I think it’s useful to do a side by side comparison of Russia vs Ukraine post the breakup. They were the most similar of the former republics, and the most significant in economic terms, which meant they were the first to attract the attention of western financiers and their corporate allies. So for the next ten years we had a similar pattern of former apparatchiks acquiring great fortunes with western banking assistance, to the detriment of the population at large. Then the great divergence occurred with the ascent of VVP and his faction, which having gained political power sat the oligarchs down and read them the riot act. You can keep some of your assets, but some you’ll have to return to the state, and by the way, you’re working for Russia now. Anyone who doesn’t agree is welcome to get on their yacht and leave. So sign here, or there’s the door, and I’d like my pen back please.

That never happened in Ukraine, which to me is the defining difference. The looting simply continued and the cynicism of the population increased, whereas in Russia there was a shift in public perception buttressed by a broad nationalism with historic roots that simply doesn't exist in Ukraine as a whole. Ukrainian nationalism, such as it does exist, has a dark past to which only the western portion of the country feels any affinity. For the remainder of the population it was something they either had no part in, would sooner forget, or had family history of opposing. Note, this division does not occur along strictly ethnic lines but includes ethnic Ukrainians who took the side of the USSR, or at least resisted Ukrainian nationalism as defined by the OUN and Bandera elements.

So what does this mean in the current context? Simply that while the ethnic Russian portion of the population is relatively unified, divisions exist on the ethnic Ukrainian side and are widening as a result of a war which a growing portion of ethnic Ukrainians want no part of, and who see it as a continuation of the looting operation described above. The Nationalists know this, and by attempting to root out that element of their own society are simply increasing that division to the point that some of their own people have now turned against them. So a state of paranoia exists within Ukrainian leadership. No one at the top has any delusions about the Nationalist program they're pushing. It’s simply the operational schema for the continued looting of the nation, made all the more attractive by the fact that they’ve drawn their western sponsors into the fray and can loot them as well.

This is the actual background of the war of attrition, in my opinion. It has an obvious military element, but it also consists of aiding Ukrainian oligarchs in the looting of western financial resources on the theory that at some point, it become a political factor leading to a change of leadership in the West. The oligarchs can be dealt with later, as no amount of money can buy them protection from what’s coming, either from their own people, or from Russia herself.

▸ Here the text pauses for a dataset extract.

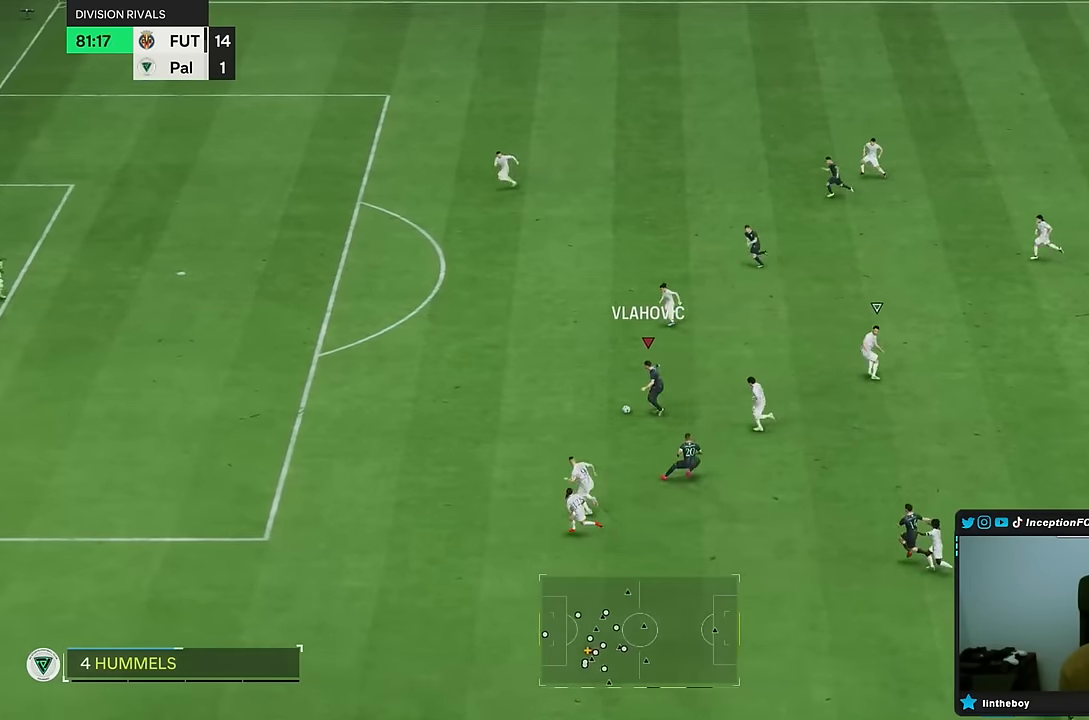
{"buttons": [], "left_stick": "up", "right_stick": "center", "events": [[117, "R2", "up"], [133, "left_stick", "up-left"], [233, "left_stick", "up"]]}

We’ve all seen the map of the 2010 election which is used to illustrate the division between the two ethnicities, but is that the whole picture? Recall that a key element leading to the Maidan protests was the issue of EU membership. I would argue that the split in the electorate had more to do with that than with any ethnic divisions or loyalty to Russia. Consider a 20-something guy in Ukraine with few economic prospects. EU membership would be very attractive as it holds out the potential of employment in the EU. I would argue that was a motivating factor for many young Ukrainians regardless of ethnicity, and would have created the illusion of greater support for the nationalist faction than actually exists. Basically people voted their self-interest, and at the time the EU seemed the best option. Never mind the fact that the eastern industrial sector of Ukraine was an integral part of the USSR, and as such had well developed markets in Russia, whereas they had virtually no markets in the west outside of agricultural products, and no realistic chance of ever competing with Western corporations. That kind of argument takes a back seat when the individual's priority is escape from perpetual poverty. To sum it up, that vote was economically determined and likely had little to do with pro or anti Russian sentiment. It was simply voting for a potential way out of a dire circumstance. Delusional in my opinion, but young people often are.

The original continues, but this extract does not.